Argentina is a huge country packed with stunning vistas and exciting attractions. The waterfalls of Iguazú on the border of Uraguay, Brazil and Paraguay; the spectacular Glaciar Perito Moreno; whale-watching off Península Valdés; the handsome lakes and mountains that surround Bariloche are just some of the highlights. If you wish to see it all in one trip, then you must prepare for lots of travelling from point to point, but believe us when we say that touring the varied regions of the country will be worth the effort.
Many of Argentina’s most rewarding destinations are also its least well known. These include the Ibera Wetlands (Esteros del Iberá), a huge network of lagoons offering close-up encounters with cormorants and caymans. Likewise the Antofagasta de la Sierra, a remote village set amid frozen lakes mottled pink with flamingos; or Laguna Diamante, a high-altitude lake backed by a volcano. Climate and distance mean it’s more sensible and rewarding to concentrate on one or two sections of the country when planning your travel.
Most people start their journey in Agrentina at Buenos Aires, the country’s capital. It’s a vibrant city, with plenty of sightseeing to do and local delicacies to sample. But after exploring the city, make sure you venture further afield to see some Argentina’s natural beauty.

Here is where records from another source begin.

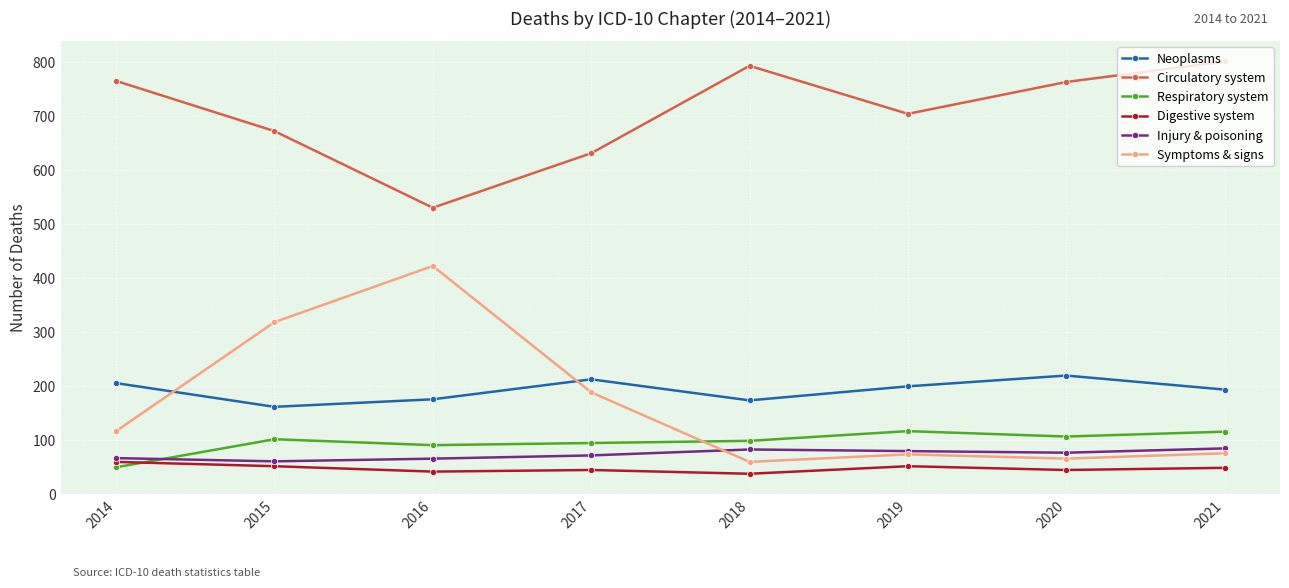

True or false: Neoplasms has more than 0 interior local peaks.

True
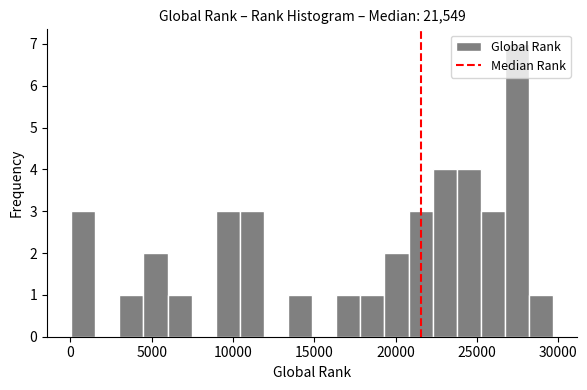

Read against the x-axis, roughly where is the centre of the tallest bar?

27500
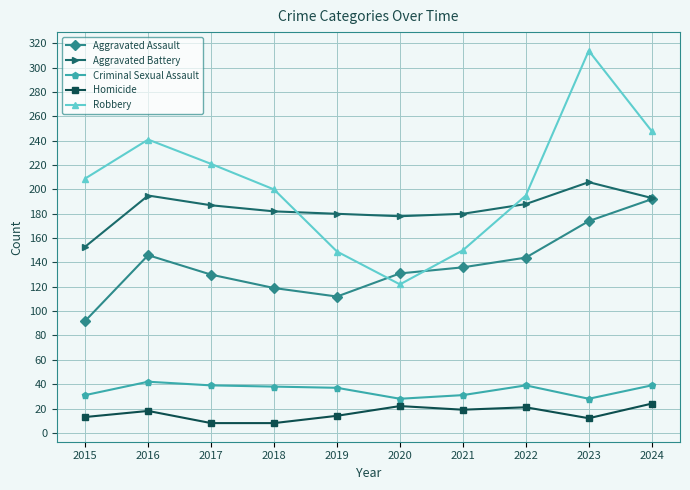

What is the highest value of the Aggravated Battery series?

206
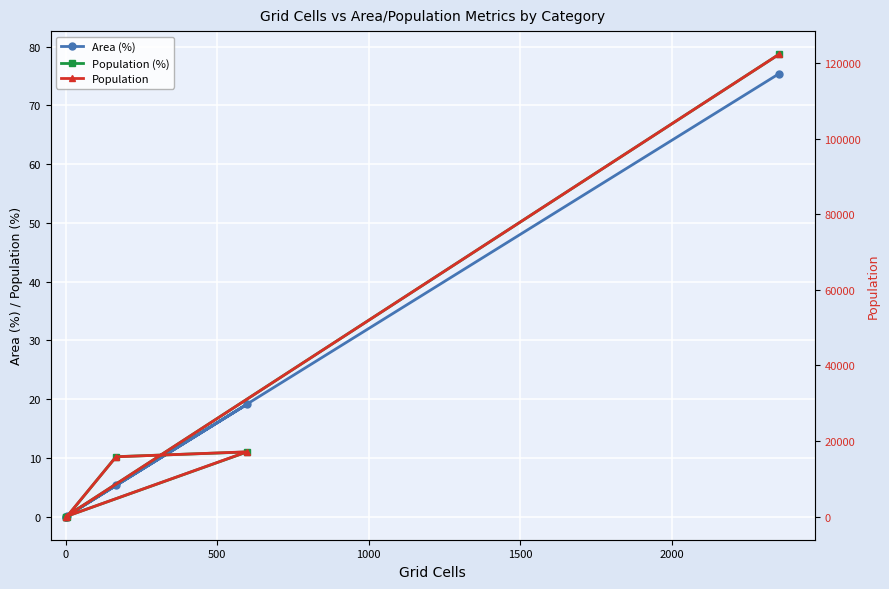

The Area (%) series shows -40.2 at 0. True or false?

False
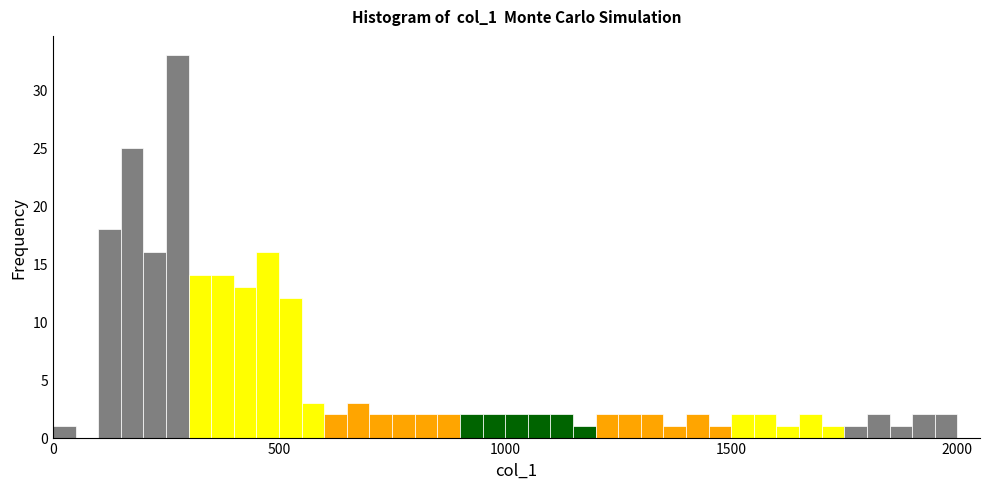

Around what value on the x-axis is the tallest bar? Give the approximate position of its centre, as read against the axis.

300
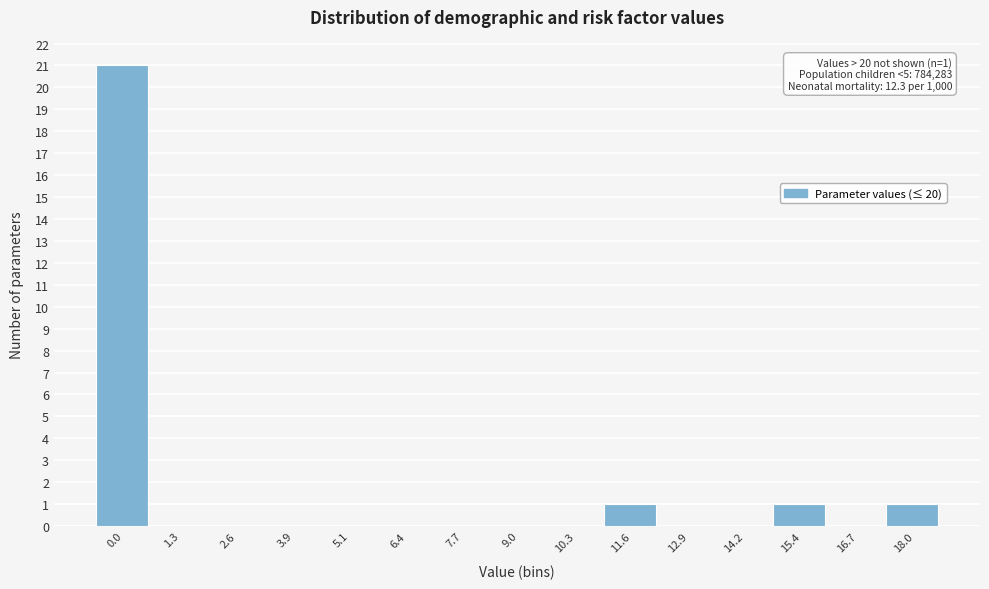

Reading left to right, transcribe all the data shown in this chart.

0.0=21	1.3=0	2.6=0	3.9=0	5.1=0	6.4=0	7.7=0	9.0=0	10.3=0	11.6=1	12.9=0	14.2=0	15.4=1	16.7=0	18.0=1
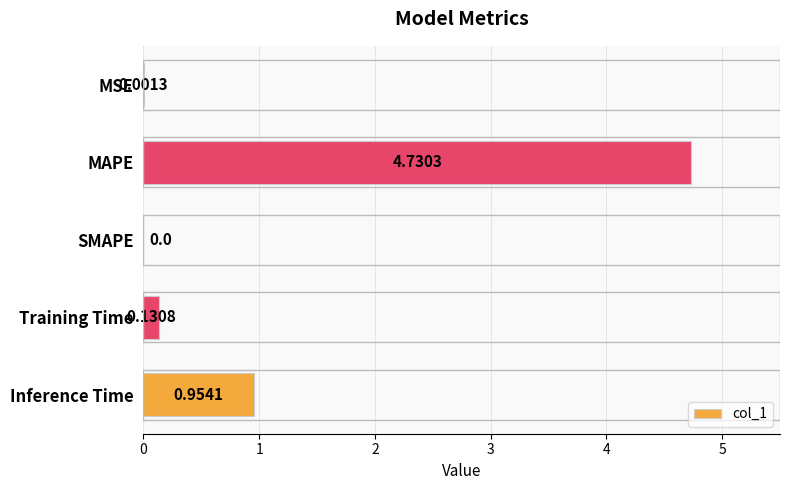

Between MSE and SMAPE, which is larger?

MSE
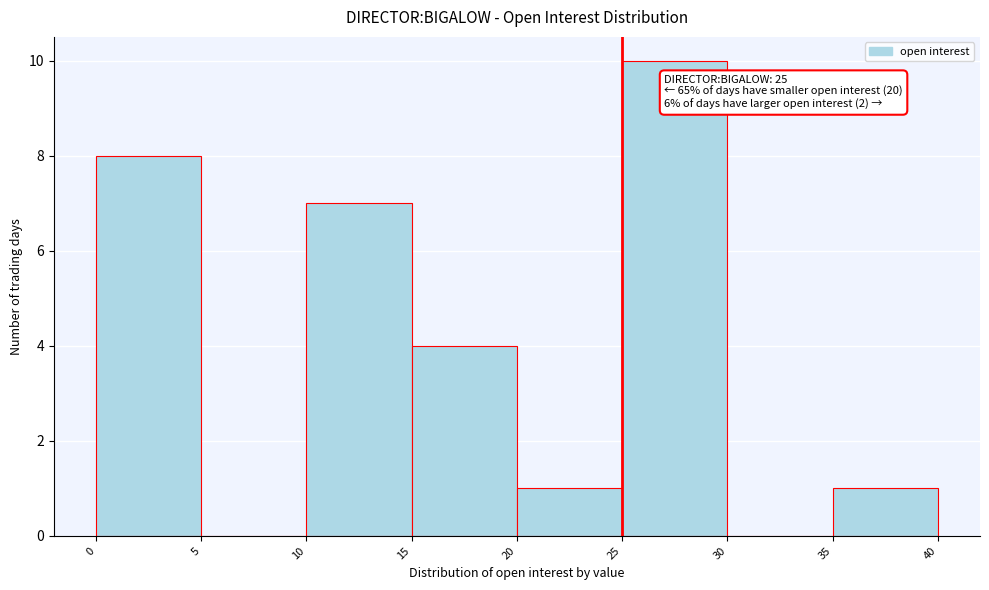

Over which range of the x-axis is the bar tallest?

25 to 30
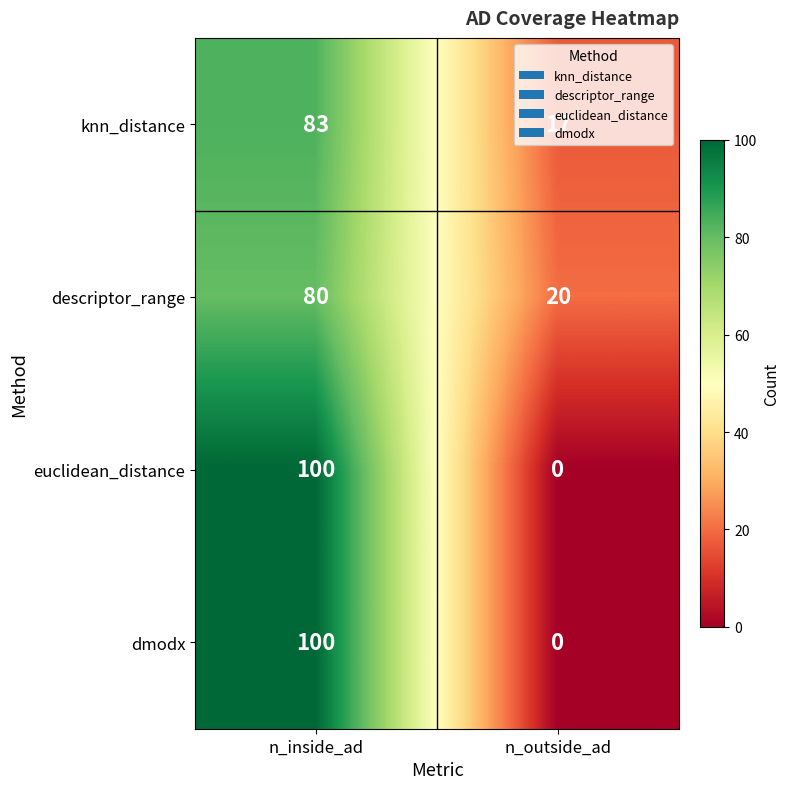

Is it true that knn_distance equals 17 at n_outside_ad?

True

If you plan to spent time in the country’s landlocked northwest region, then you will want to experience the Quebrada de Humahuaca, a gorge lined with rainbow-hued rocks. You can also get a taste of some of the country’s vast valleys by visiting Valles Calchaquíes near to the gorge, which features high-altitude vineyards that are responsible for torrontés wine.
Across the middle of the country are the Pampas, which is considered the country’s most archetypal landscape. The 1,200,000 square kilometres of lowlands are worth driving through to find peace and tranquility, as you’ll pass through small towns, ranches and fields littered with grazing cattle. A popular activity for those travelling through here is horse riding, the locals are friendly and will cater for all ability levels.
In contrast, north of the Pampas you can find the country’s colonial-era second city, Cordoba, in the midst of the Argentinian highlands. However, if finding the highest peak in the country is a big ticket item for you, then head west to Cuyom where you will find the highest Andean peaks and the wine capital of the country, Mendoza.